Değerli arkadaşlar, çok teknik konuşmaya gerek yok. Çok net bir şey söylüyorum. Bu değişikliği kabul ettiğimiz takdirde tedavi giderlerinin ödenmesinde kısıntı yapacağız. Yani bu değişiklik, bundan sonra hastalara ne kadar daha az tedavi gideri öderiz düşüncesinin ürünü. Bu değişikliği oylayıp geçirdiğimizde hastane kapısından dönen insanların sayısı artacak, ilaç alamayan insanların sayısı artacak, tedavi olamayan insanların sayısı artacak. Bakın niye söylüyorum bunu? AKP İktidarı sağlıktaki başarılarıyla sürekli övünüyor, burada bütçe görüşmelerinde de bunları dinledik. 5510 sayılı Kanun'un 63'üncü maddesi hangi tedavi giderlerinin ödeneceğini düzenliyor. Aynı kanunun 64'üncü maddesi hangi durumlarda tedavi giderlerinin ödenmeyeceğini düzenliyor. Biz bu değişiklikle 64'üncü maddeye şöyle bir ekleme yapıyoruz: Sosyal Güvenlik Kurumunun kabul etmediği, saymadığı ödemeler yapılmayacak. Bakın bu ne demek biliyor musunuz değerli milletvekilleri? Önümüzdeki günlerde öngörülemeyen yeni tedavi biçimleri ortaya çıkabilir. Örneğin kanser tedavisine ilişkin yeni yöntemler bulunabilir ve vatandaş hastane kapısına gittiğinde kanser tedavisiyle ilgili o yaşamsal önemi olan tedaviyi Sosyal Güvenlik Kurumu ödemeyecek, alamayacak o hizmeti. Sadece bir tane örnek verdim.

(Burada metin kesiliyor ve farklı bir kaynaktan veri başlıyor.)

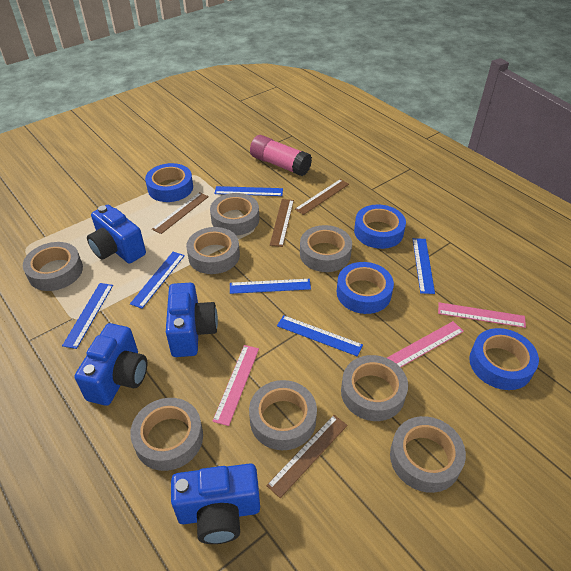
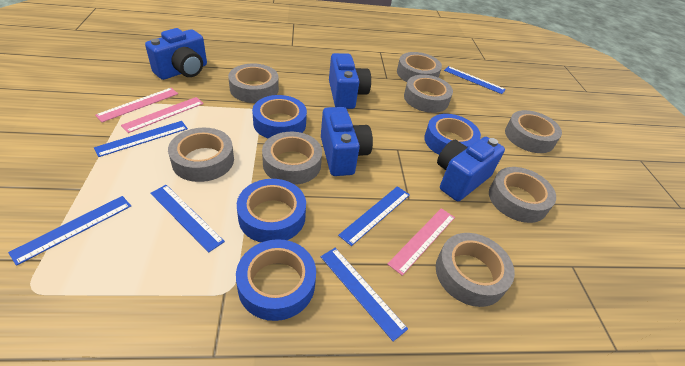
brown ruler: [152,192,209,234] [266,415,348,498] [270,199,294,247] [295,179,349,215] = 4 -> none = 0
pink glue stick: [250,135,312,176] = 1 -> none = 0

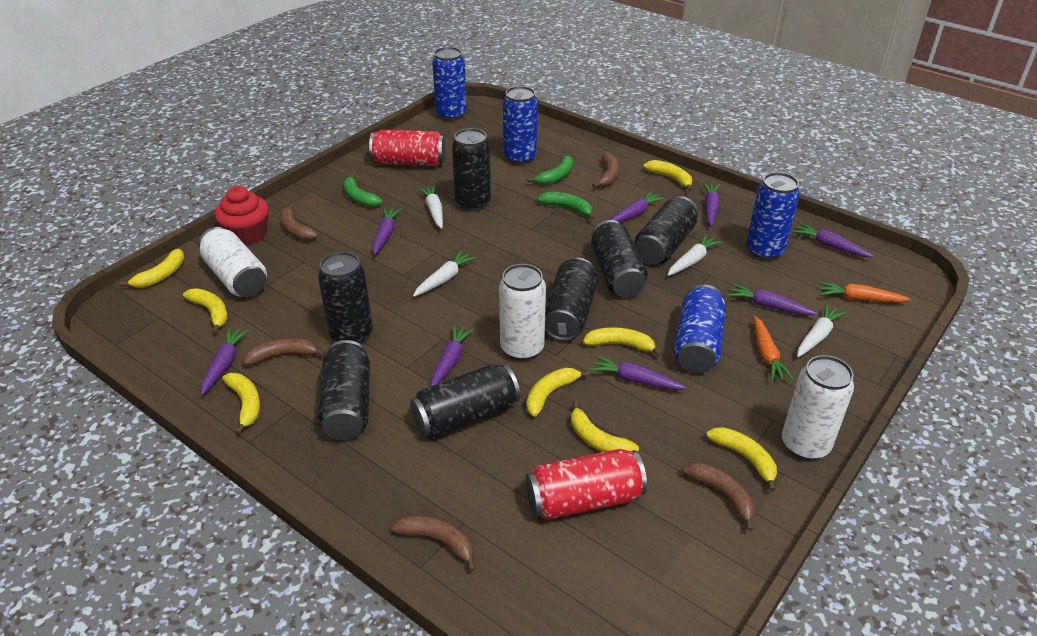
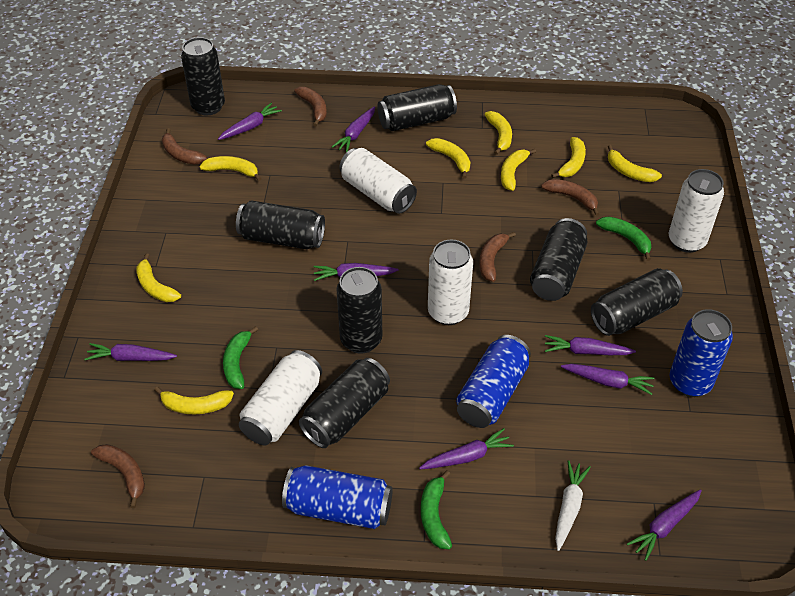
blue can: [432,47,467,121] [503,86,538,165] [674,284,726,373] [747,172,800,260] = 4 -> [282,465,393,529] [456,335,531,428] [670,309,733,397] = 3
orange carrot: [754,316,794,381] [819,282,911,302] = 2 -> none = 0
red can: [369,130,445,166] [526,449,647,520] = 2 -> none = 0
red cupcake: [215,186,269,246] = 1 -> none = 0
white can: [198,227,267,297] [499,264,546,361] [782,355,854,461] = 3 -> [239,350,322,445] [339,148,417,214] [428,239,473,325] [669,169,724,253] = 4
white carrot: [413,250,477,297] [418,185,443,229] [668,234,722,276] [797,304,846,357] = 4 -> [555,460,591,551] = 1

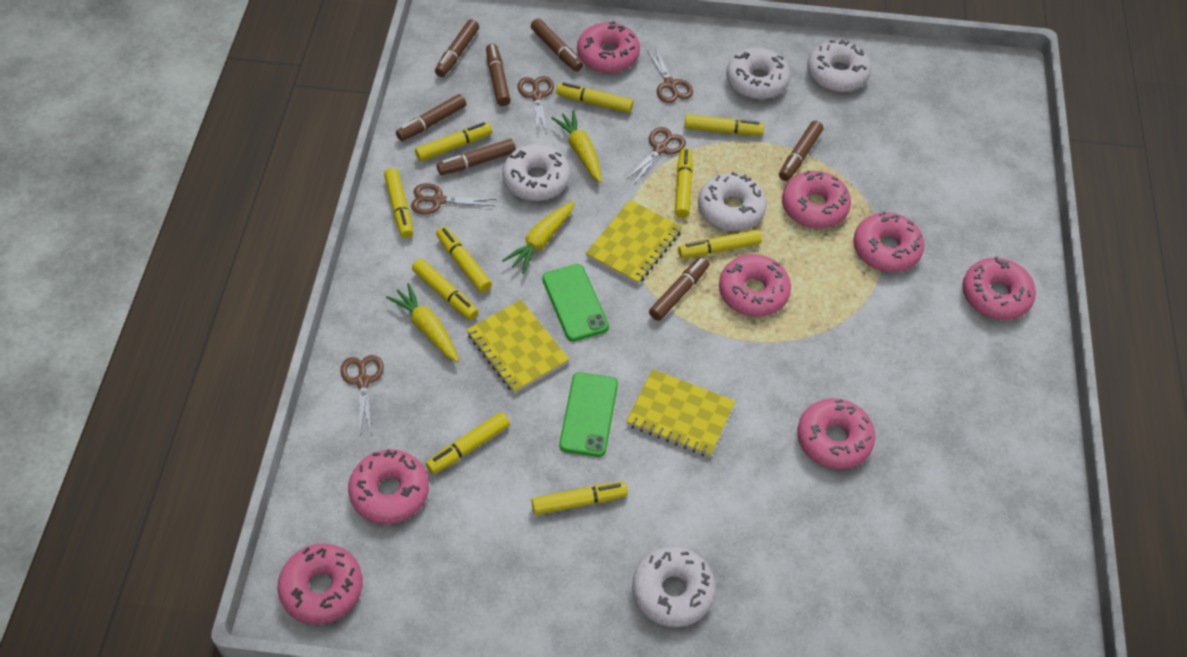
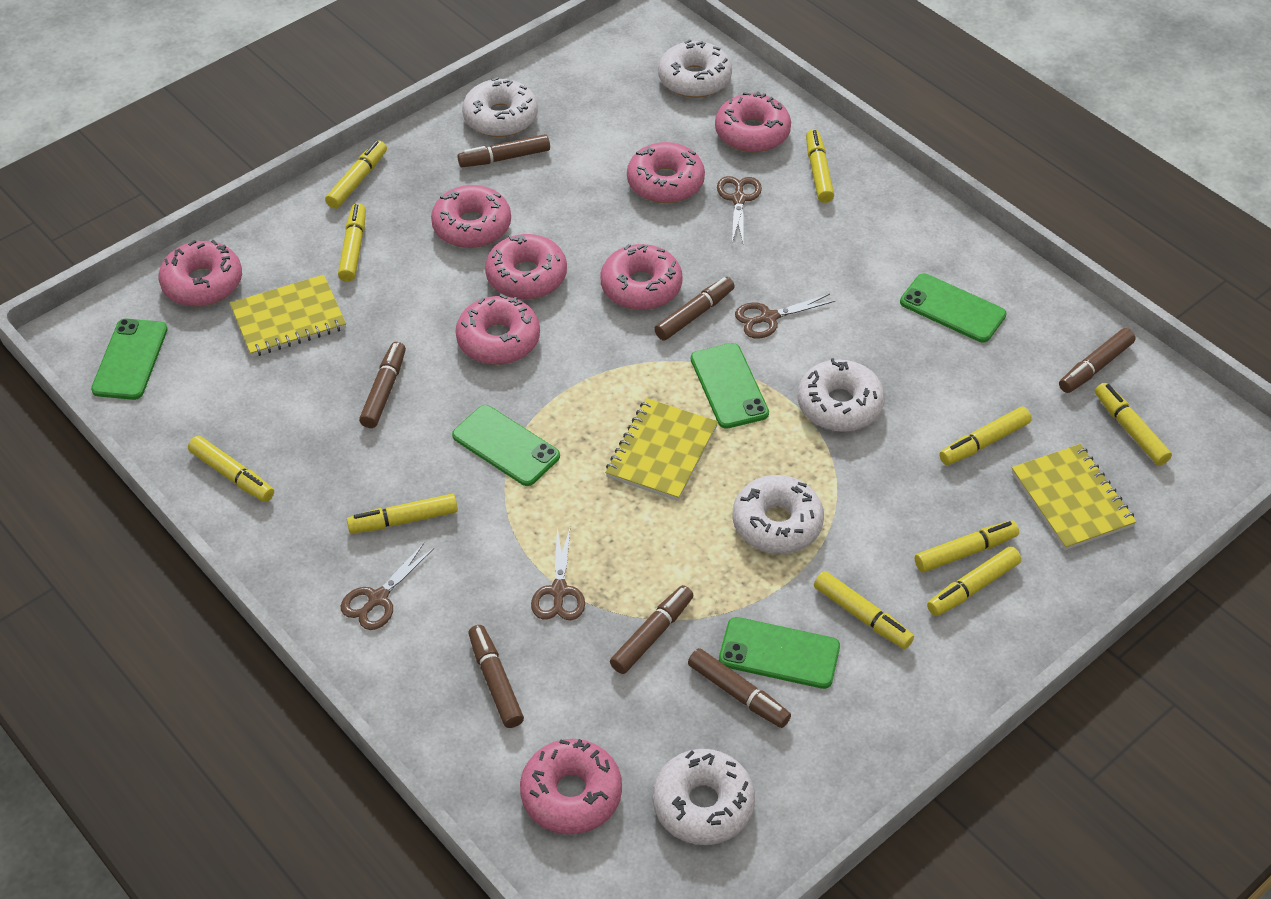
brown scissors: [340,355,384,434] [411,183,496,214] [517,76,554,134] [626,127,686,184] [646,47,693,103] = 5 -> [341,543,434,630] [531,527,585,620] [717,176,762,242] [735,294,835,339] = 4
green phone: [542,264,609,341] [559,372,618,457] = 2 -> [91,319,168,400] [452,405,560,486] [691,343,769,429] [719,617,840,689] [900,273,1007,342] = 5
yellow carrot: [386,283,459,362] [502,201,575,274] [551,110,602,183] = 3 -> none = 0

Değerli arkadaşlar, bir başka şeyi daha düzenliyor bu değişiklik, eğer oylarsak başka bir şey daha olacak. Bakın, eskiden, eğer 63'üncü maddede ayrıntılı olarak sayılmamışsa, vatandaş, orada sayılmasa bile kurum tedavi giderini ödemediği zaman mahkemeye gidiyordu. Sosyal devlet ilkesi var ya, Anayasa'da sosyal devlet ilkesi var, vatandaş iş mahkemelerine gidiyordu, diyordu ki: "Anayasa'da sosyal devlet ilkesi öngörülmüş. Benim bu hastalığımı devlet karşılamak zorunda, Sosyal Güvenlik Kurumu karşılamak zorunda." ve mahkeme kararıyla o tedaviyi alabiliyordu. Şimdi, 64'üncü maddeye getirdiğimiz bu bentle, bu hükümle, artık vatandaş mahkeme kararıyla da bu tedavi hakkını alamayacak, getirilen düzenleme bu.

Değerli arkadaşlar, bakın, Türkiye'de o övünülen sosyal güvenlik sisteminin ne hâle geldiğini, sağlık sisteminin ne hâle geldiğini biliyoruz. Daha dün gazetelerde yazdı, 247 ilaç problemli. Kanser ilacını alamıyor insanlar. Çocuklar, grip olan küçük çocuklar için tuzlu su denilen suyu ödemiyor, Sosyal Güvenlik Kurumu ödemiyor, küçücük yavrular kış günü? Ya, tuzlu su 3 lira, 4 lira, bunu ödemiyor. Böyle bir sistem?

Bakın "Paran yoksa sürün." Hastane kapısından geri dönenler. Bakın, "Hayaldi, yalan oldu." "Acil servise gittim, param olmadığından geri dönmek zorunda kaldım." diyen bir anlayış.

Değerli arkadaşlar, son olarak şunu söylüyorum: Dün burada bütçe görüşmeleri yapılırken Sayın Nurettin Canikli buradan bir şey söyledi: "Biz -AKP için söylüyorum- garip gurebayı, fakir fukarayı sizden 16 kat daha fazla seviyoruz." dedi.

Şimdi, bu kanun değişikliği çerçevesinde diyorum ki ben de fakir fukarayı, garip gurebayı sizin sevginizden Allah esirgesin diyorum.

Teşekkür ediyorum, sağ olun. (CHP sıralarından alkışlar)

BAŞKAN - Çok teşekkür ederim Sayın Tezcan.